Évidemment, le gouvernement n’est pas content : Edouard Philippe s’est fendu d’une conférence de presse. La feuille de vigne du dialogue social était largement déchirée ! Mais pour autant, 48 séances de « négociation » sur un projet déjà largement rédigé, qu’est-ce que c’est si ce n’est de l’enfumage ? Il est vrai qu’il faut dédouaner la CFDT et ses amies, pour qu’elles avalisent le reste et que tout le monde (syndicats-collabos, patronat et gouvernement) soit content.
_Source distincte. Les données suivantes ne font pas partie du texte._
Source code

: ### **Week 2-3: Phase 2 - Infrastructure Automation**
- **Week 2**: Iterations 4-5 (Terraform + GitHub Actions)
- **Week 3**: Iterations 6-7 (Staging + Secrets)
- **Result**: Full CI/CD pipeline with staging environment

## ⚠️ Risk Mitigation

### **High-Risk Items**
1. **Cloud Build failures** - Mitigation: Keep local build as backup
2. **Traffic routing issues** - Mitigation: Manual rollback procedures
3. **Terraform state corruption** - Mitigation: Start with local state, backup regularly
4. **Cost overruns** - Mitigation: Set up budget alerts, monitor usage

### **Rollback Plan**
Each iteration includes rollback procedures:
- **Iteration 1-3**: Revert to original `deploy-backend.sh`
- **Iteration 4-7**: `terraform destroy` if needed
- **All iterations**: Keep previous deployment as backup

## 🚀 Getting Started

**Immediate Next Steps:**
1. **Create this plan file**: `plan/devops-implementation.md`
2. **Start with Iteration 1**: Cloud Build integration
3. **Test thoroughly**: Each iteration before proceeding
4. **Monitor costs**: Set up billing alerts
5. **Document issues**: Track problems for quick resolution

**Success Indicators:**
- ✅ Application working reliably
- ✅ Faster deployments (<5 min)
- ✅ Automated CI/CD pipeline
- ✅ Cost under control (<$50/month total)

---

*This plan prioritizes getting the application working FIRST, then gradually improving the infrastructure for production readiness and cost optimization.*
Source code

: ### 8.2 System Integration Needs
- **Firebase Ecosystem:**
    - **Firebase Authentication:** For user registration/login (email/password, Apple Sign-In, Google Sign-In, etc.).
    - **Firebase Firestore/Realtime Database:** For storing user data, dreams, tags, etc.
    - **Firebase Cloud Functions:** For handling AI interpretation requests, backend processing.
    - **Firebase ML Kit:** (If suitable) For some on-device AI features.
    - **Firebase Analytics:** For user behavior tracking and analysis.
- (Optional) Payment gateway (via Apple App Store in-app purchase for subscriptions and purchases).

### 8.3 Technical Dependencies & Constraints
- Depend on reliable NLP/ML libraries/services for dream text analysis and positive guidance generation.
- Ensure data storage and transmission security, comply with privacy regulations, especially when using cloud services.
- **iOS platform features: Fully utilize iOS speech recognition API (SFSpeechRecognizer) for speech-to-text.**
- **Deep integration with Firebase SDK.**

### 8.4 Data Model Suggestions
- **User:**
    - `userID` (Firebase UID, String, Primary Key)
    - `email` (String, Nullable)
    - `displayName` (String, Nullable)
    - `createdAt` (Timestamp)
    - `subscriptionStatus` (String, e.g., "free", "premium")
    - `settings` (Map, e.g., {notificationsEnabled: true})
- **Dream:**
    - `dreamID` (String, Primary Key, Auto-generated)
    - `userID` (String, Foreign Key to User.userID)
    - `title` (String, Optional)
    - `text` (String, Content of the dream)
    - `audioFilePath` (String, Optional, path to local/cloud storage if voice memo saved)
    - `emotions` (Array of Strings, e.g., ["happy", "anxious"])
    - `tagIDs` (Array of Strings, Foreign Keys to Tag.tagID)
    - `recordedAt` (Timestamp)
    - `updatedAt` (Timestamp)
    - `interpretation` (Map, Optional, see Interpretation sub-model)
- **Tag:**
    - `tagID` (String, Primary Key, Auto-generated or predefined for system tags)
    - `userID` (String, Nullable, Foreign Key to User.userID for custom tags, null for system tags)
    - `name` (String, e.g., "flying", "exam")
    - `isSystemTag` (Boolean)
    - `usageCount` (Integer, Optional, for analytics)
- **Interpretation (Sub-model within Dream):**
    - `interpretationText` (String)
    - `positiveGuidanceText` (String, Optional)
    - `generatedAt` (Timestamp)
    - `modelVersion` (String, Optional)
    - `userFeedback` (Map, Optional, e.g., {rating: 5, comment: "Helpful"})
Et pourtant, il faut aller un peu plus loin : en portant plainte pour vol de document, le gouvernement ne vise-t-il pas à faire pression sur les journalistes et ne prépare-t-il pas de nouvelles lois contre la liberté de la presse et les « lanceurs d’alertes », pour compléter les lois Macron déjà liberticides dans ce domaine ? Au nom de quoi prétend-on que la transparence des décisions politiques, la révélation de faits graves et scandaleux, ou de projets de mesures concernant la population, seraient contraire à l’« éthique républicaine » (Murielle Pénicaud) ? L’information des citoyens serait-elle un danger, et pour qui ? Et comment ne pas mettre en parallèle l’annonce que toute une série de mesures liées à l’état d’urgence vont être pérennisées par la loi, et que celui-ci sera prolongé jusqu’en novembre. Depuis 2013, les libertés démocratiques n’arrêtent pas de se réduire comme peau de chagrin au diapason des attaques contre les travailleurs. Décidément, le terrorisme a bon dos ! La République de M. Macron, c’est la République de Thermidor et du Directoire, qui réduisit le peuple à la faim et à la misère, c’est celle de Cavaignac, qui en juin 1848 fusilla les ouvriers parisiens pour réduire les survivants à la misère de manière à baisser les salaires et à liquider les conquêtes sociales, c’est celle de Thiers, Gambetta, Jules Ferry, qui assassinèrent les Communards en 1871 pour les profits de la banque Rothschild et de ses acolytes, et pour en finir avec le mouvement ouvrier.
Cette république, c’est la réaction sur toute la ligne. Et les dirigeants politiques et syndicaux qui l’ont aidé à obtenir 43% des suffrages exprimés sous le prétexte que l’autre était pire, portent la responsabilité de la politique que Macron au nom de la bourgeoisie française, avec le soutien de la bourgeoisie européenne, va mettre en place, politique qui est la pire qui soit contre le prolétariat, les couches moyennes, la petite et moyenne bourgeoisie, la paysannerie laborieuse, la jeunesse, les femmes travailleuses. Contre cette politique, il est plus que jamais nécessaire de reconstruire le Parti du Travail contre le Capital, pour organiser la lutte au plan politique, pour débroussailler le chemin vers la révolution socialiste, pour en finir avec le capitalisme.

Paris, le 9 juin 2017

Notes

[1FO dont est issu le numéro deux du ministère du travail, (ex) membre du PS macronisé, et qui était jusque-là pressenti pour devenir le successeur de Jean-Claude Mailly … Sous Pétain, on faisait plus grand cas des traîtres syndicaux : Belin, le leader du courant anticommuniste de la CGT, fut nommé ministre par Vichy.